Die Eltern oder Erziehungsberechtigten müssen das Formular von einer Fachperson ausfüllen lassen. Wer das alles sein kann, ist noch nicht geklärt. Für die Kommission kommen als zuständige Fachpersonen Mitarbeitende von Spielgruppen, Betreuungspersonal aus der Kita oder auch die Kinderärztin oder der Kinderarzt infrage.
Der Anlass könne ein Besuch in der Spielgruppe, dem Familienzentrum oder der Kita sein. Aufgezählt wird auch eine Vorsorgeuntersuchung oder ein Familienbesuch. Für Eltern, die der Aufforderung nicht nachkommen, sieht die Vorlage «vertiefte Kommunikationsmassnahmen» vor.

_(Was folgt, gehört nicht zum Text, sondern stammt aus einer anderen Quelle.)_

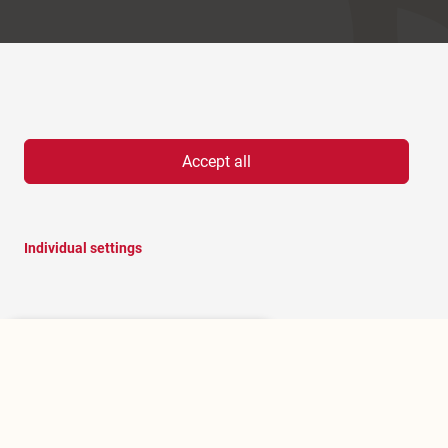
Accept all
Individual settings
Hello, I am RoBOT, the chatbot of
Rosenheim portal.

Zuständig sind die Gemeinden
Anschliessend werden die Eltern von der Gemeinde über das Ergebnis informiert. Je nachdem gibt es Empfehlungen oder es wird der verpflichtende Besuch eines Angebots angeordnet, etwa einer Spielgruppe. Ist dies der Fall, wird auch die Schulbehörde informiert.
Unbestritten ist, dass der Besuch eines Angebots der frühen Förderung für die Eltern der Kinder kostenlos sein muss. Die Aufwendungen dafür werden vollständig von den Gemeinden übernommen. Auch der Transport der Kinder zu den Angeboten darf den Eltern oder Erziehungsberechtigten nicht verrechnet werden. Dies hat das Bundesgericht entschieden.
Welche Möglichkeiten es für die frühe Förderung gibt, hängt aber vom jeweiligen Wohnort ab. Die Gemeinden müssen die Angebote selber oder im Verbund mit anderen Kommunen bereitstellen.